- [Instruction]: Count the lines in the data below that contain the string "qUnion". Reply with the number alone.

-- start of Information shown --

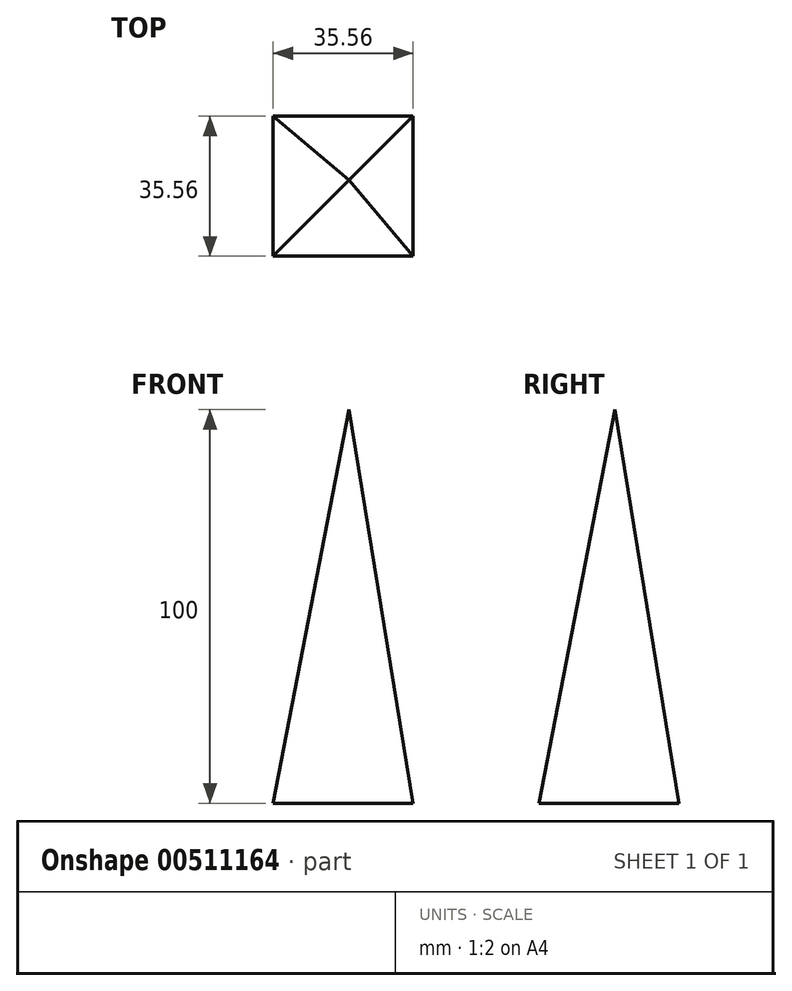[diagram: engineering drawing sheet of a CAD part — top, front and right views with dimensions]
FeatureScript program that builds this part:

-- end of Information shown --
-- start of Information shown --

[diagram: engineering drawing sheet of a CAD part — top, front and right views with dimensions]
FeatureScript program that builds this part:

-- end of Information shown --
-- start of Information shown --

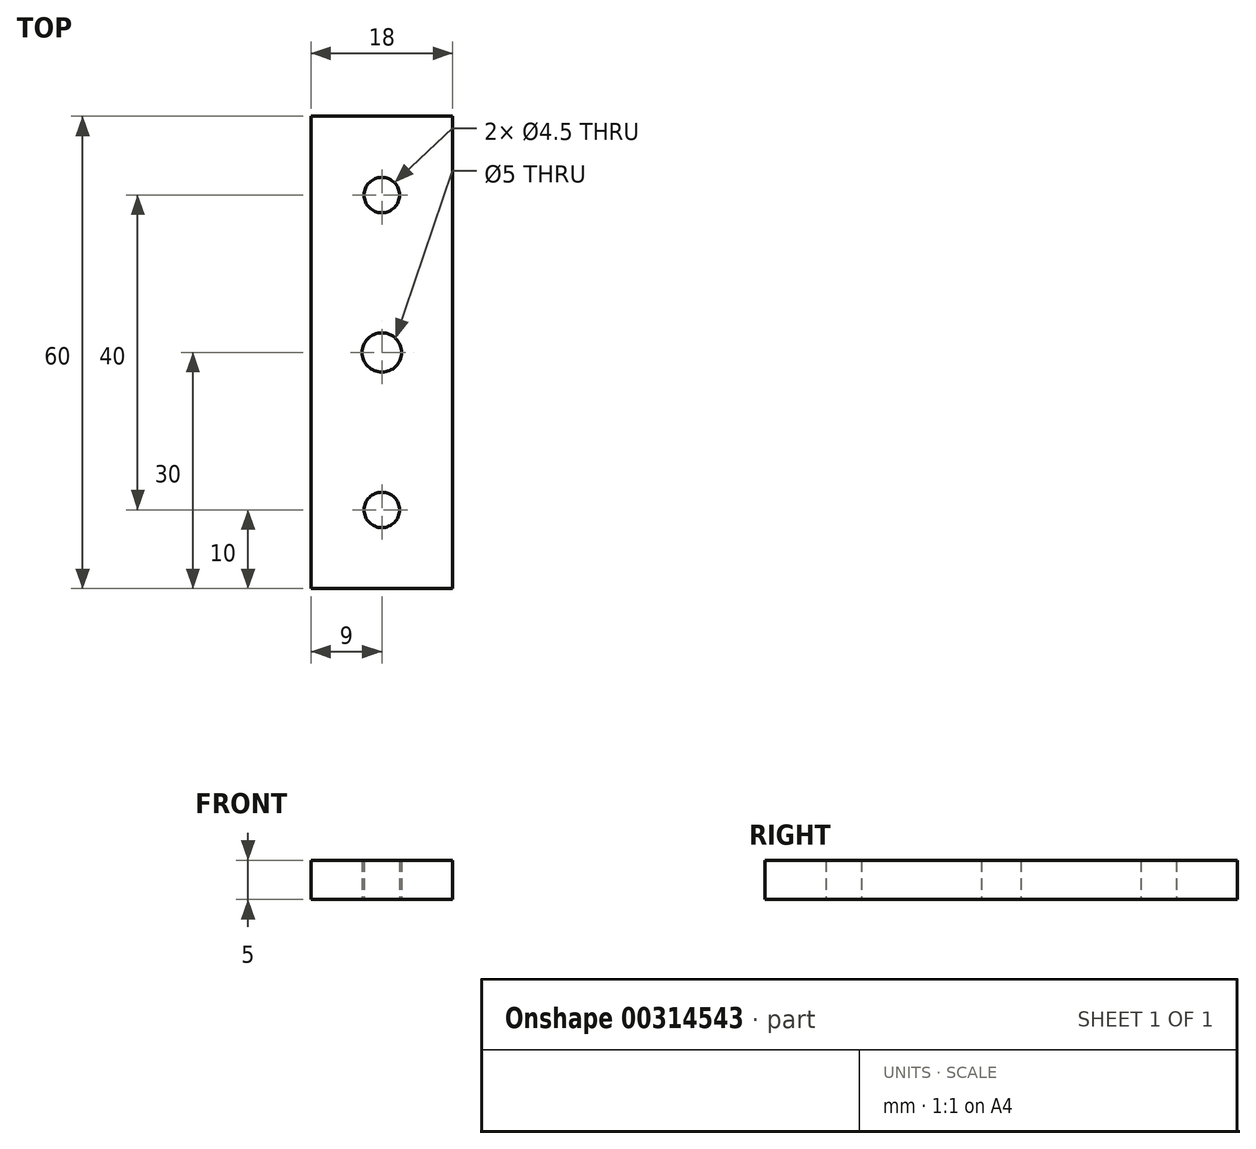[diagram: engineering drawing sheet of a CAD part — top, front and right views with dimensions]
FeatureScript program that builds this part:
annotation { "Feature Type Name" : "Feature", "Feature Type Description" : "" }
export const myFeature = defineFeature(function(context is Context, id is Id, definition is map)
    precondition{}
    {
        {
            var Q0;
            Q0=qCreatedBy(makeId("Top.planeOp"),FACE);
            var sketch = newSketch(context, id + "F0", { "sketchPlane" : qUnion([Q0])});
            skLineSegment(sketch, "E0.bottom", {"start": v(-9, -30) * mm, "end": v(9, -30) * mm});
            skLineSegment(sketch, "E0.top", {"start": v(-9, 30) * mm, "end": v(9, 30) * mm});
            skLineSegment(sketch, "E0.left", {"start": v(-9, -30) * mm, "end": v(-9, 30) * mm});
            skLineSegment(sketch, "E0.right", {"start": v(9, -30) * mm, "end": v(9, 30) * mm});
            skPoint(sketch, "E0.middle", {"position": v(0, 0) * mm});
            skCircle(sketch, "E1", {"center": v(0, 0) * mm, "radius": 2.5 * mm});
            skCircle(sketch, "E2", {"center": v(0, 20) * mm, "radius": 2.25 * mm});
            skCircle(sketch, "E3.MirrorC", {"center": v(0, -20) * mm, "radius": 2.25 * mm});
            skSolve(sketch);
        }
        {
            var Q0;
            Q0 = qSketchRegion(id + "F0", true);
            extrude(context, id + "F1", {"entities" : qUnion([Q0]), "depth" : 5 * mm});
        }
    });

-- end of Information shown --

- [Result of the exercise]: 2